DATA EXTRACTS below:

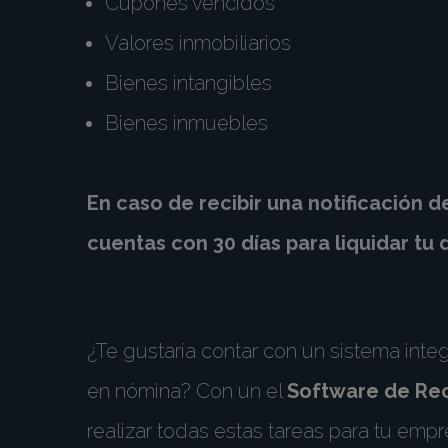
Cupones vencidos
Valores inmobiliarios
Bienes intangibles
Bienes inmuebles
En caso de recibir una notificación 
cuentas con 30 días para liquidar t
¿Te gustaría contar con un sistema integr
en nómina? Con un el
Software de Re
realizar todas estas tareas para tu emp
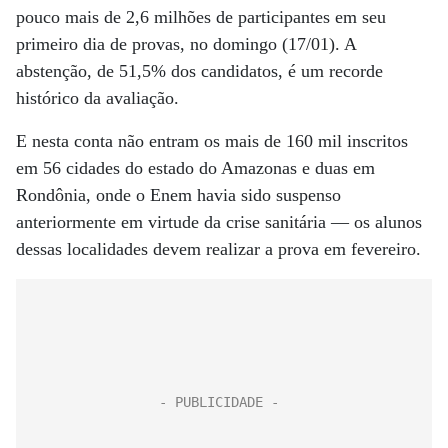
pouco mais de 2,6 milhões de participantes em seu
primeiro dia de provas, no domingo (17/01). A
abstenção, de 51,5% dos candidatos, é um recorde
histórico da avaliação.
E nesta conta não entram os mais de 160 mil inscritos
em 56 cidades do estado do Amazonas e duas em
Rondônia, onde o Enem havia sido suspenso
anteriormente em virtude da crise sanitária — os alunos
dessas localidades devem realizar a prova em fevereiro.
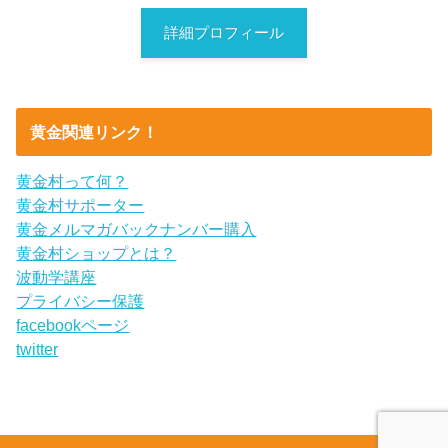
詳細プロフィール
黄金関連リンク！
黄金村って何？
黄金村サポーター
黄金メルマガバックナンバー購入
黄金村ショップとは？
波動学講座
プライバシー保護
facebookページ
twitter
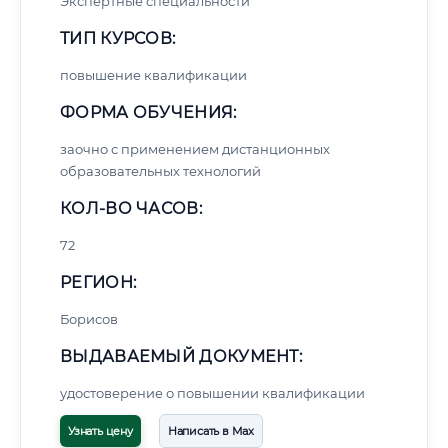
Экспертные специальности
ТИП КУРСОВ:
повышение квалификации
ФОРМА ОБУЧЕНИЯ:
заочно с применением дистанционных
образовательных технологий
КОЛ-ВО ЧАСОВ:
72
РЕГИОН:
Борисов
ВЫДАВАЕМЫЙ ДОКУМЕНТ:
удостоверение о повышении квалификации
Узнать цену
Написать в Max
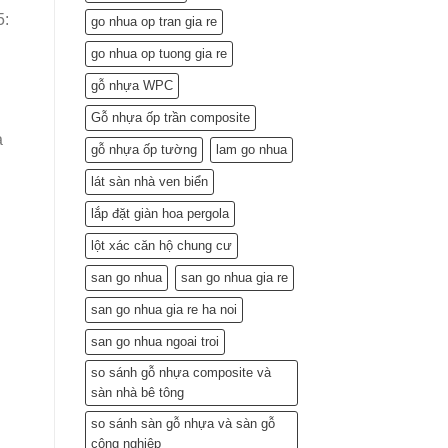
Lắp
5:
go nhua op tran gia re
Đặt
(Gợi
go nhua op tuong gia re
ý
từ
gỗ nhựa WPC
chuyên
gia)
Gỗ nhựa ốp trần composite
a
gỗ nhựa ốp tường
lam go nhua
lát sàn nhà ven biển
lắp đặt giàn hoa pergola
lột xác căn hộ chung cư
san go nhua
san go nhua gia re
san go nhua gia re ha noi
san go nhua ngoai troi
so sánh gỗ nhựa composite và
sàn nhà bê tông
so sánh sàn gỗ nhựa và sàn gỗ
công nghiệp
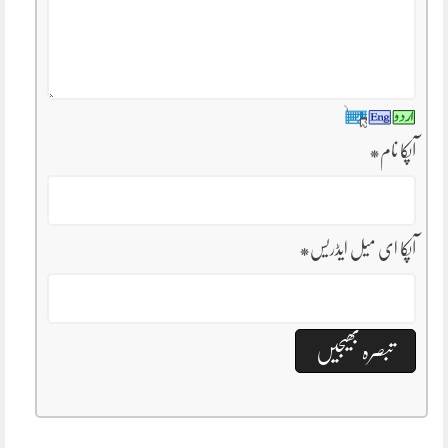
آپکا نام
*
آپکا ای میل ایڈریس
*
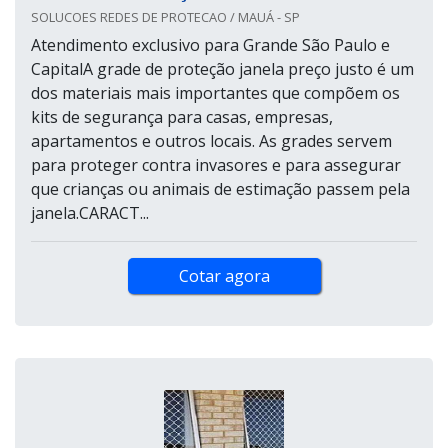
SOLUCOES REDES DE PROTECAO / MAUÁ - SP
Atendimento exclusivo para Grande São Paulo e
CapitalA grade de proteção janela preço justo é um
dos materiais mais importantes que compõem os
kits de segurança para casas, empresas,
apartamentos e outros locais. As grades servem
para proteger contra invasores e para assegurar
que crianças ou animais de estimação passem pela
janela.CARACT...
Cotar agora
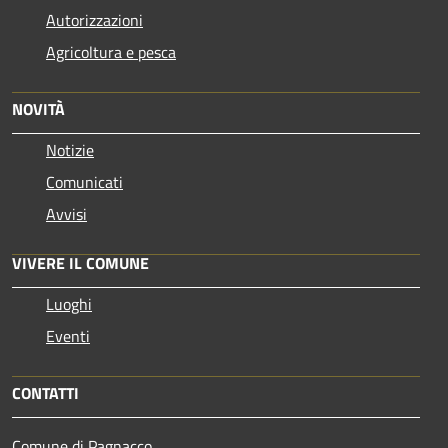
Autorizzazioni
Agricoltura e pesca
NOVITÀ
Notizie
Comunicati
Avvisi
VIVERE IL COMUNE
Luoghi
Eventi
CONTATTI
Comune di Pagnacco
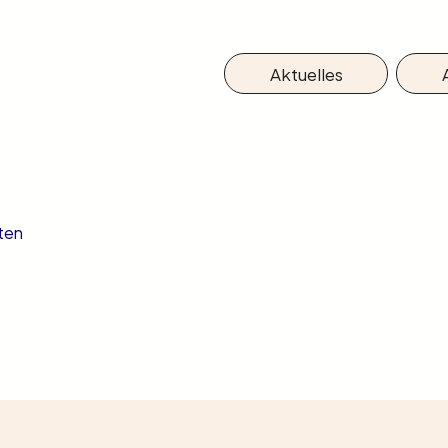
Aktuelles
ten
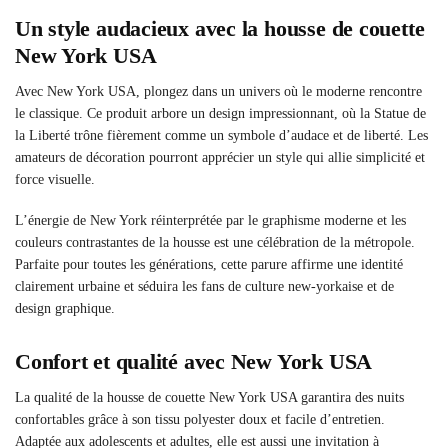
Un style audacieux avec la housse de couette
New York USA
Avec New York USA, plongez dans un univers où le moderne rencontre
le classique. Ce produit arbore un design impressionnant, où la Statue de
la Liberté trône fièrement comme un symbole d’audace et de liberté. Les
amateurs de décoration pourront apprécier un style qui allie simplicité et
force visuelle.
L’énergie de New York réinterprétée par le graphisme moderne et les
couleurs contrastantes de la housse est une célébration de la métropole.
Parfaite pour toutes les générations, cette parure affirme une identité
clairement urbaine et séduira les fans de culture new-yorkaise et de
design graphique.
Confort et qualité avec New York USA
La qualité de la housse de couette New York USA garantira des nuits
confortables grâce à son tissu polyester doux et facile d’entretien.
Adaptée aux adolescents et adultes, elle est aussi une invitation à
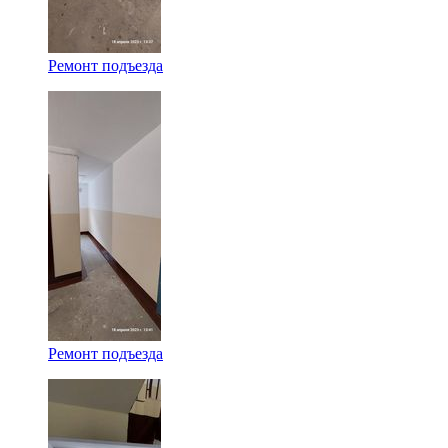
Ремонт подъезда
Ремонт подъезда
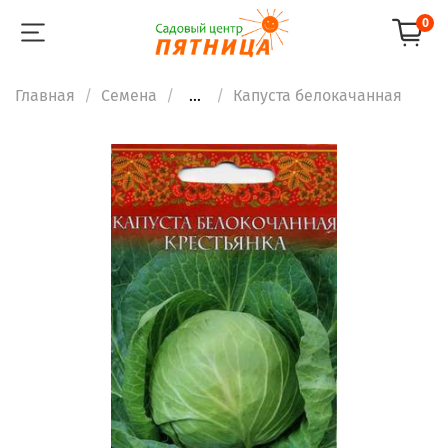
0
Главная
Семена
...
Капуста белокачанная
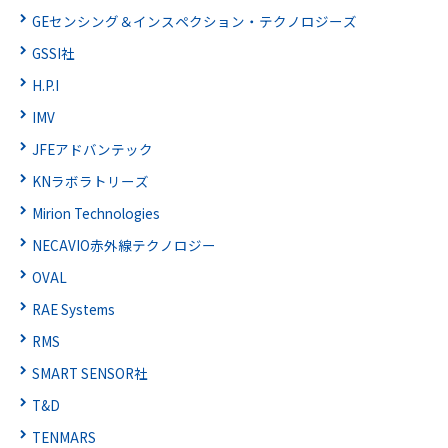
GEセンシング＆インスペクション・テクノロジーズ
GSSI社
H.P.I
IMV
JFEアドバンテック
KNラボラトリーズ
Mirion Technologies
NECAVIO赤外線テクノロジー
OVAL
RAE Systems
RMS
SMART SENSOR社
T&D
TENMARS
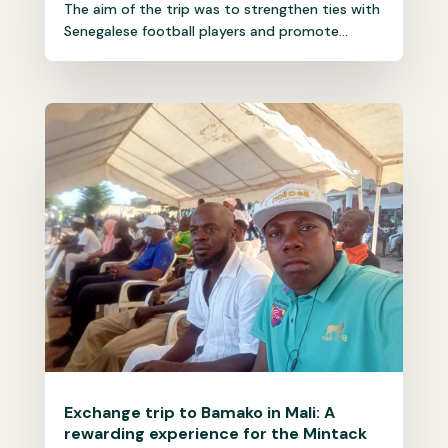
The aim of the trip was to strengthen ties with
Senegalese football players and promote...
Exchange trip to Bamako in Mali: A
rewarding experience for the Mintack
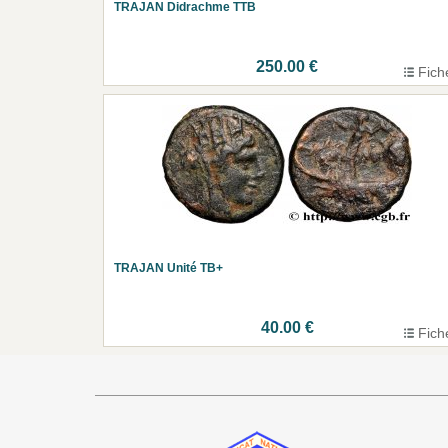
TRAJAN Didrachme TTB
250.00 €
Fich
TRAJAN Unité TB+
40.00 €
Fich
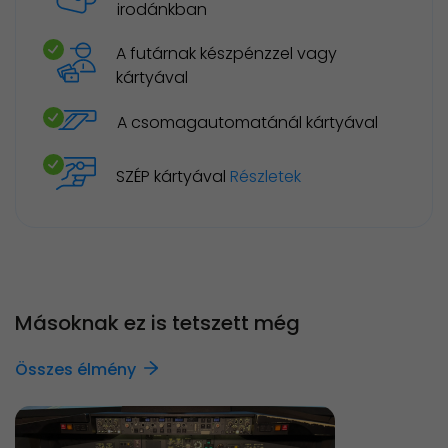
irodánkban
A futárnak készpénzzel vagy
kártyával
A csomagautomatánál kártyával
SZÉP kártyával
Részletek
Másoknak ez is tetszett még
Összes élmény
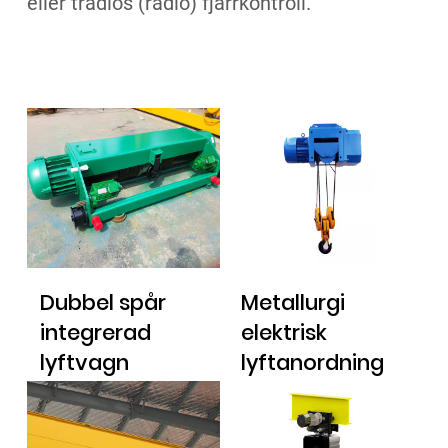
eller trådlös (radio) fjärrkontroll.
Dubbel spår
Metallurgi
integrerad
elektrisk
lyftvagn
lyftanordning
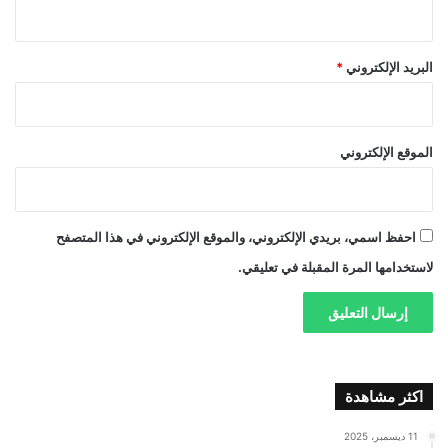
البريد الإلكتروني
*
الموقع الإلكتروني
احفظ اسمي، بريدي الإلكتروني، والموقع الإلكتروني في هذا المتصفح
لاستخدامها المرة المقبلة في تعليقي.
اكثر مشاهدة
11 ديسمبر، 2025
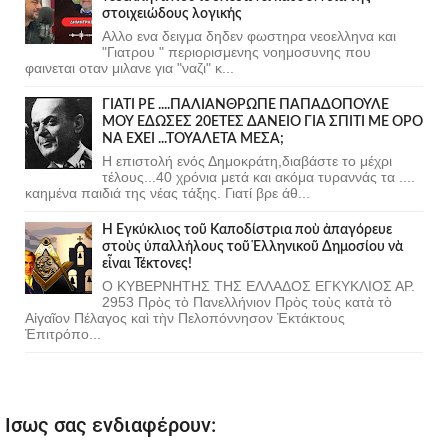
στοιχειώδους λογικής
Αλλο ενα δειγμα δηδεν φωστηρα νεοελληνα και
"Γιατρου " περιορισμενης νοημοσυνης που
φαινεται οταν μιλανε για "ναζι" κ...
ΓΙΑΤΙ ΡΕ ....ΠΑΛΙΑΝΘΡΩΠΕ ΠΑΠΑΔΟΠΟΥΛΕ
ΜΟΥ ΕΔΩΣΕΣ 20ΕΤΕΣ ΔΑΝΕΙΟ ΓΙΑ ΣΠΙΤΙ ΜΕ ΟΡΟ
ΝΑ ΕΧΕΙ ...ΤΟΥΑΛΕΤΑ ΜΕΣΑ;
Η επιστολή ενός Δημοκράτη,διαβάστε το μέχρι
τέλους...40 χρόνια μετά και ακόμα τυραννάς τα ....
καημένα παιδιά της νέας τάξης. Γιατί βρε άθ...
Ἡ Ἐγκύκλιος τοῦ Καποδίστρια ποὺ ἀπαγόρευε
στοὺς ὑπαλλήλους τοῦ Ἑλληνικοῦ Δημοσίου νὰ
εἶναι Τέκτονες!
Ο ΚΥΒΕΡΝΗΤΗΣ ΤΗΣ ΕΛΛΑΔΟΣ ΕΓΚΥΚΛΙΟΣ ΑΡ.
2953 Πρὸς τὸ Πανελλήνιον Πρὸς τοὺς κατὰ τὸ
Αἰγαῖον Πέλαγος καὶ τὴν Πελοπόννησον Ἐκτάκτους
Ἐπιτρόπο...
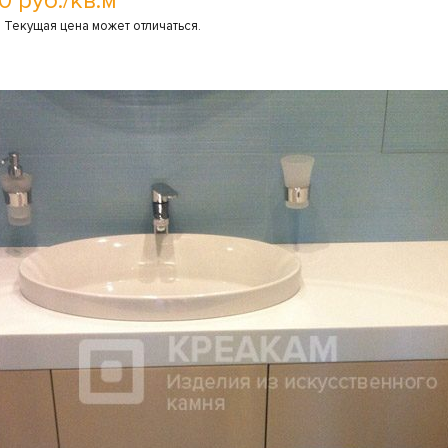
0 руб./кв.м*
 Текущая цена может отличаться.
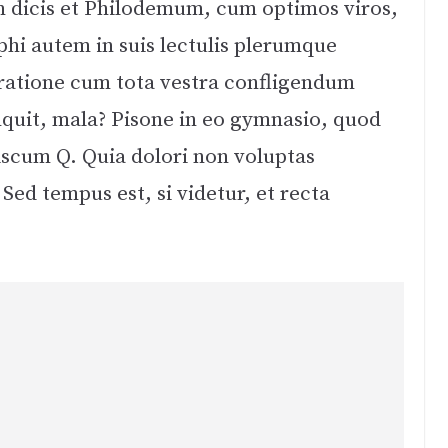
m dicis et Philodemum, cum optimos viros,
hi autem in suis lectulis plerumque
ratione cum tota vestra confligendum
inquit, mala? Pisone in eo gymnasio, quod
cum Q. Quia dolori non voluptas
 Sed tempus est, si videtur, et recta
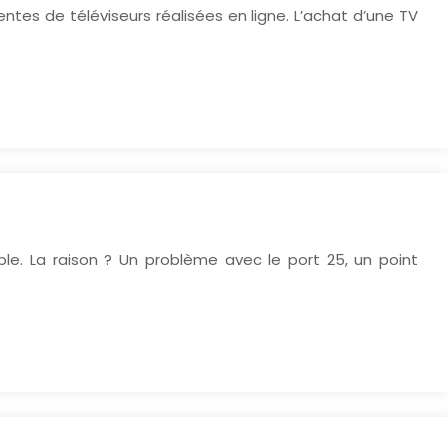
ntes de téléviseurs réalisées en ligne. L’achat d’une TV
ble. La raison ? Un problème avec le port 25, un point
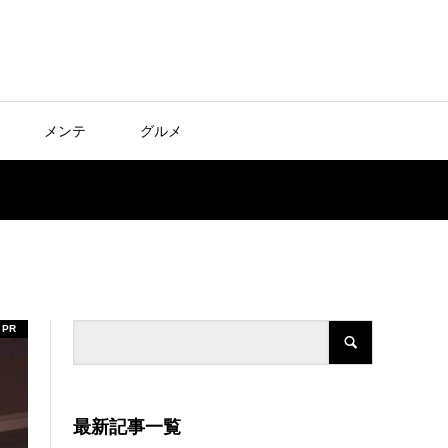
メンテ
グルメ
PR
最新記事一覧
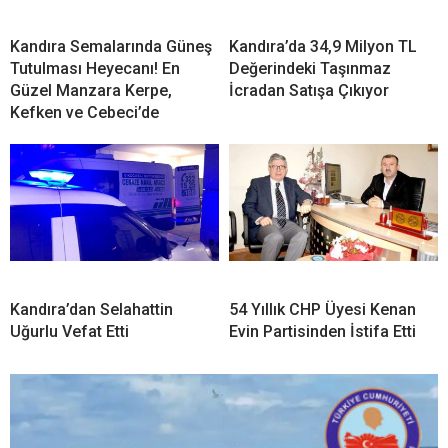
Kandıra Semalarında Güneş
Kandıra’da 34,9 Milyon TL
Tutulması Heyecanı! En
Değerindeki Taşınmaz
Güzel Manzara Kerpe,
İcradan Satışa Çıkıyor
Kefken ve Cebeci’de
Kandıra’dan Selahattin
54 Yıllık CHP Üyesi Kenan
Uğurlu Vefat Etti
Evin Partisinden İstifa Etti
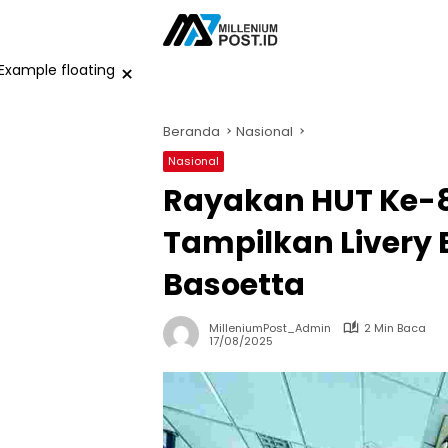
Langsung
ke
konten
×
Beranda
Nasional
Nasional
Rayakan HUT Ke-8
Tampilkan Livery
Basoetta
MilleniumPost_Admin
2 Min Baca
17/08/2025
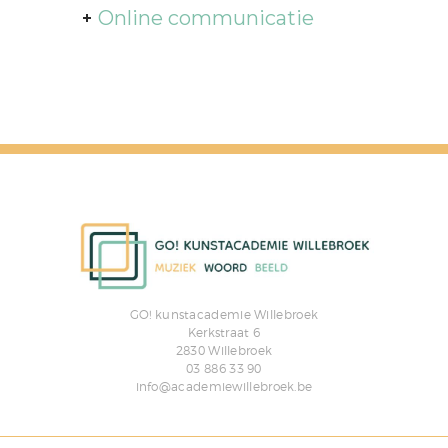
Online communicatie
GO! kunstacademie Willebroek
Kerkstraat 6
2830 Willebroek
03 886 33 90
info@academiewillebroek.be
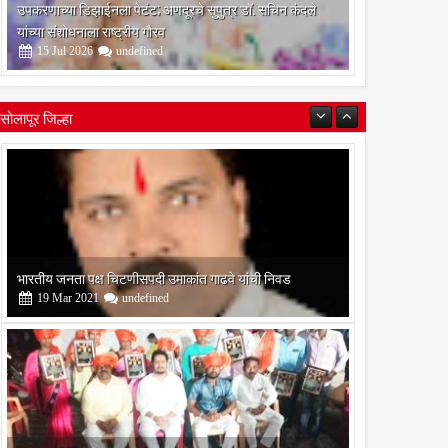
उपकरणाच्या डिझाईनला पेटंट; अणदूरचे सुपुत्र डॉ. सचिन कंदले
यांच्या संशोधनाला राष्ट्रीय गौरव
15
Jul
2026
undefined
सोलापूर जिल्हा
बोरेगाव येथे कांचन फौंडेशन शाखेचे उद्घाटन
13
Mar
2021
undefined
सोलापूर जिल्हा वृत्तपत्र लेखकमंच कडून वार्षिक पत्रलेखन स्पर्धेचे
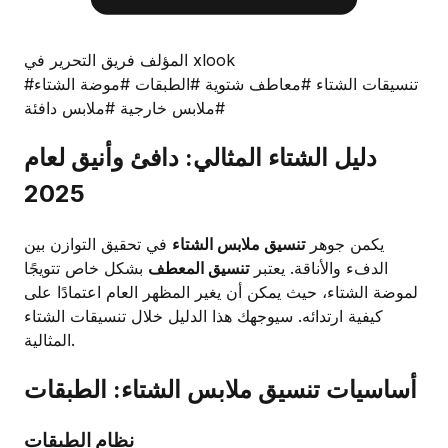
المؤلف فريق التحرير في xlook
#تنسيقات الشتاء
#معاطف شتوية
#الطبقات
#موضة الشتاء
#ملابس خارجية
#ملابس دافئة
دليل الشتاء المثالي: دافئ وأنيق لعام
2025
يكمن جوهر
تنسيق ملابس الشتاء
في تحقيق التوازن بين
الدفء والأناقة. يعتبر
تنسيق المعطف
بشكل خاص تتويجًا
لموضة الشتاء، حيث يمكن أن يغير المظهر العام اعتمادًا على
كيفية ارتدائه. سيوجهك هذا الدليل خلال تنسيقات الشتاء
المثالية.
أساسيات تنسيق ملابس الشتاء: الطبقات
نظام الطبقات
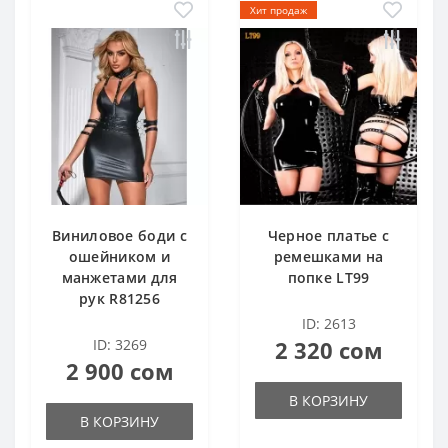
Хит продаж
Виниловое боди с
Черное платье с
ошейником и
ремешками на
манжетами для
попке LT99
рук R81256
ID: 2613
ID: 3269
2 320 сом
2 900 сом
В КОРЗИНУ
В КОРЗИНУ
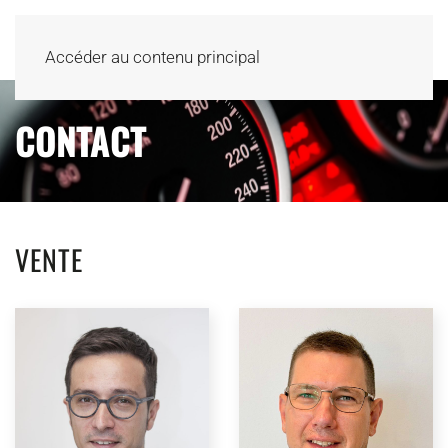
Accéder au contenu principal
CONTACT
VENTE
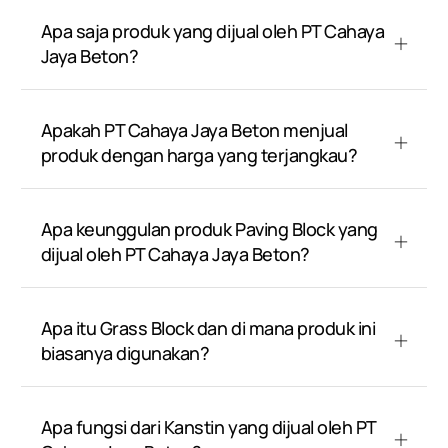
Apa saja produk yang dijual oleh PT Cahaya
Jaya Beton?
Apakah PT Cahaya Jaya Beton menjual
produk dengan harga yang terjangkau?
Apa keunggulan produk Paving Block yang
dijual oleh PT Cahaya Jaya Beton?
Apa itu Grass Block dan di mana produk ini
biasanya digunakan?
Apa fungsi dari Kanstin yang dijual oleh PT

End of DATA EXTRACTS.

REQUIRED WORK: A verbatim reproduction is expected: starting at the line above that has "Черное платье с", ending at the line that has "produk dengan harga yang terjangkau?", both included, and with no pictures and no other lines.

ANSWER SPACE:
Черное платье с
ошейником и
ремешками на
манжетами для
попке LT99
рук R81256
ID: 2613
ID: 3269
2 320 сом
2 900 сом
В КОРЗИНУ
В КОРЗИНУ
Accéder au contenu principal
CONTACT
VENTE
Apa saja produk yang dijual oleh PT Cahaya
Jaya Beton?
Apakah PT Cahaya Jaya Beton menjual
produk dengan harga yang terjangkau?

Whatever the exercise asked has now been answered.